I have personally done rocket science (really -- H-infinity control systems design and optimization -- no kidding!) Good website design is harder.
I have personally been an executive of a successful corporation, a manager of over 500 shift workers in a single room, married (twice), a father of 4 children (by two women), a brother to 5 siblings, a college professor -- you guessed it -- good website design is harder.
Hahahahaha. Now poor website design, now that seems to be way easy!
The trouble is, when I start going on to explaining all the different languages we write and applications we use the "web design is easy" brigade's eyes glaze over - it's gobbledy goop to them. PHP? SOAP? XML? WAH?
It does help that I am a woman (despite my moniker here) - that seems to win some amount of surprise and even respect among some of the "web design is easy" idiots (but I wonder if some of them are thinking, "Well if a woman can do it, then it can't be that hard!"!).
And anyone can do the above. But not everyone can do the above with the skill to actually get paid for doing what they do.

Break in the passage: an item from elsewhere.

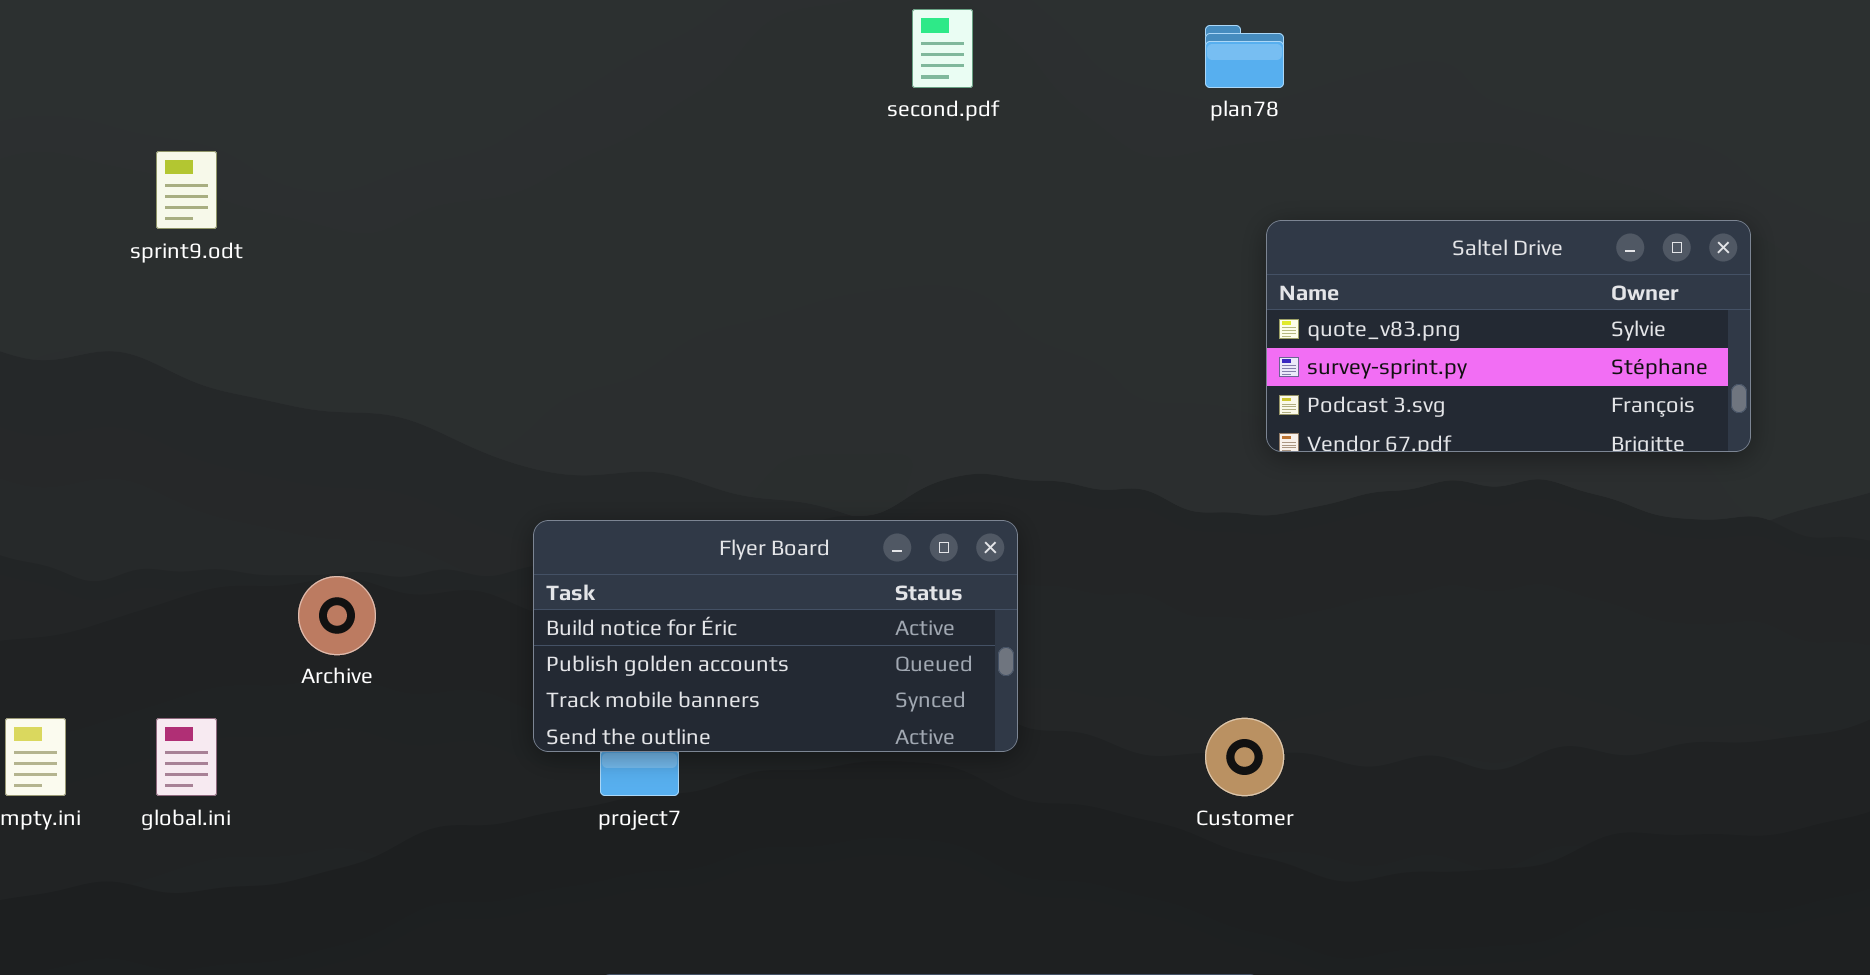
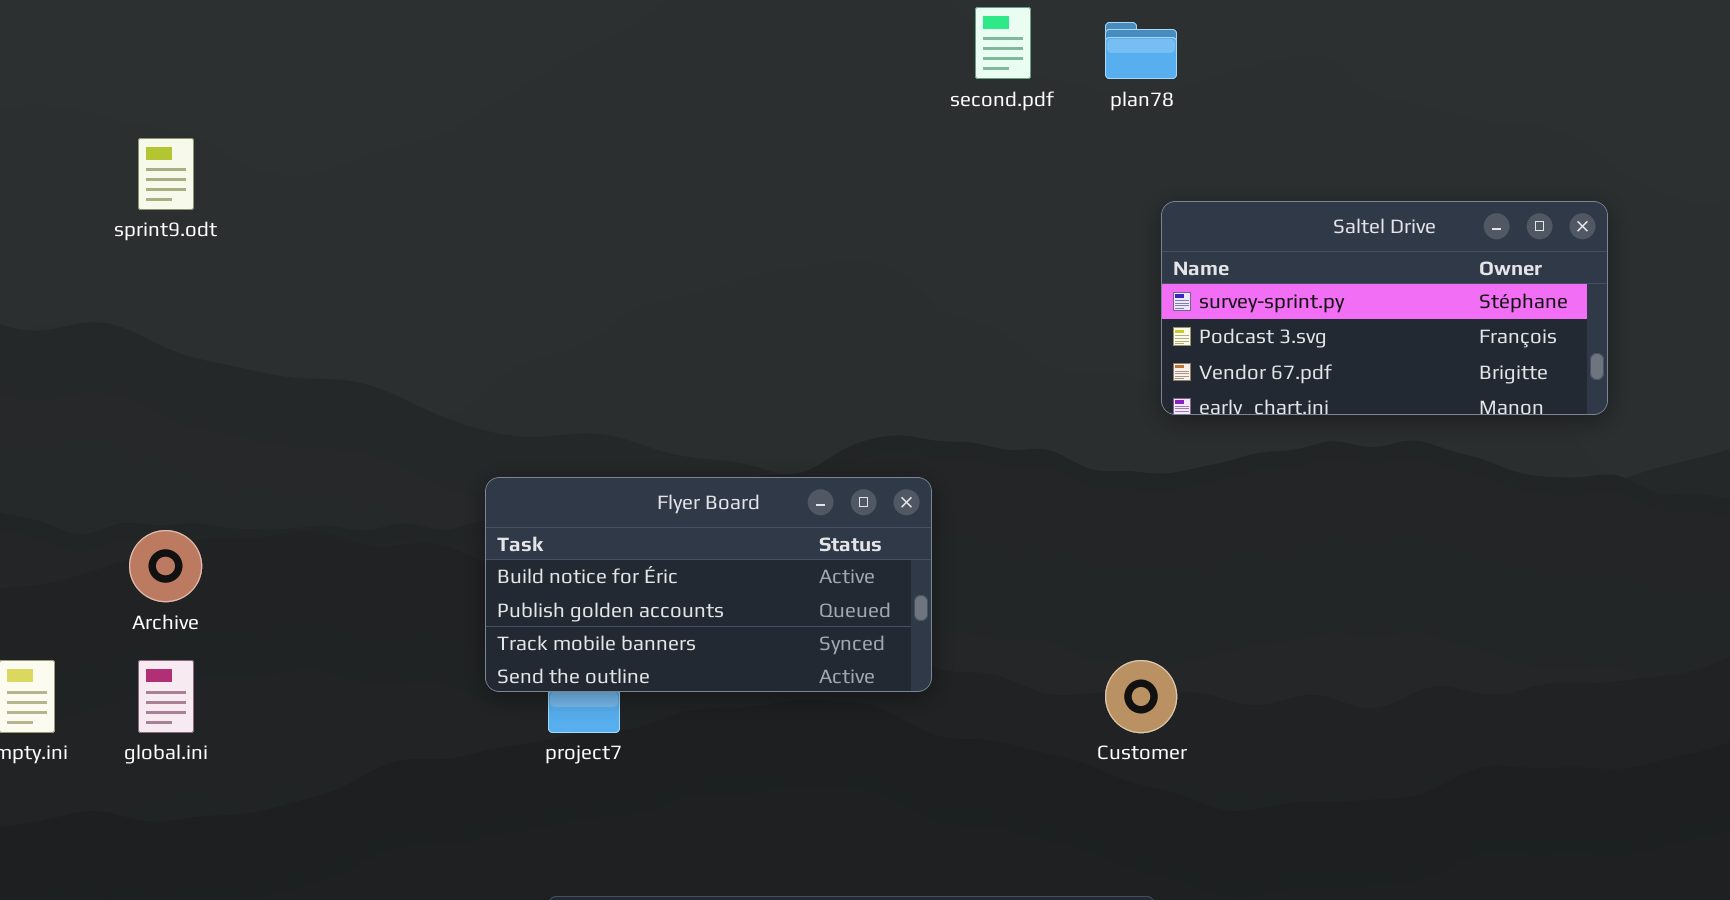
second.pdf: [912,9,973,88] -> [975,7,1031,79], moved
Saltel Drive: [1266,220,1751,452] -> [1161,201,1608,415], scrolled down 1 row
Archive: [298,576,376,655] -> [129,530,202,602], moved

I would like to see some of the people having a go at webmasters explain how google indexes sites, for example. Or why frames are difficult on a website. Or how to implement a session cookie or explain what one is for. And that is just the basics...
My current favorite question is this:
Did you ever have to optimize a site you were working on, for marketing purposes? If yes, please explain some specific details of what you did, and how well it worked.
Then sit back and be entertained -- you get everything from wacko understanding of what "marketing" is, to monologues on meta tag strategies, and some very, very creative explanation sof what we might call "outcome metrics".
Is our industry still seen as a micky mouse one by most?
In 99, one smart guy told me "You people have no idea how little you are
worth in the real world."
Of course, I had all the usual arguments about how it's more than just
HTML, and that there is a huge difference between somebody taking a short course
and a seasoned professional...
Anyway, it took me more than 3 years to realize that he was right.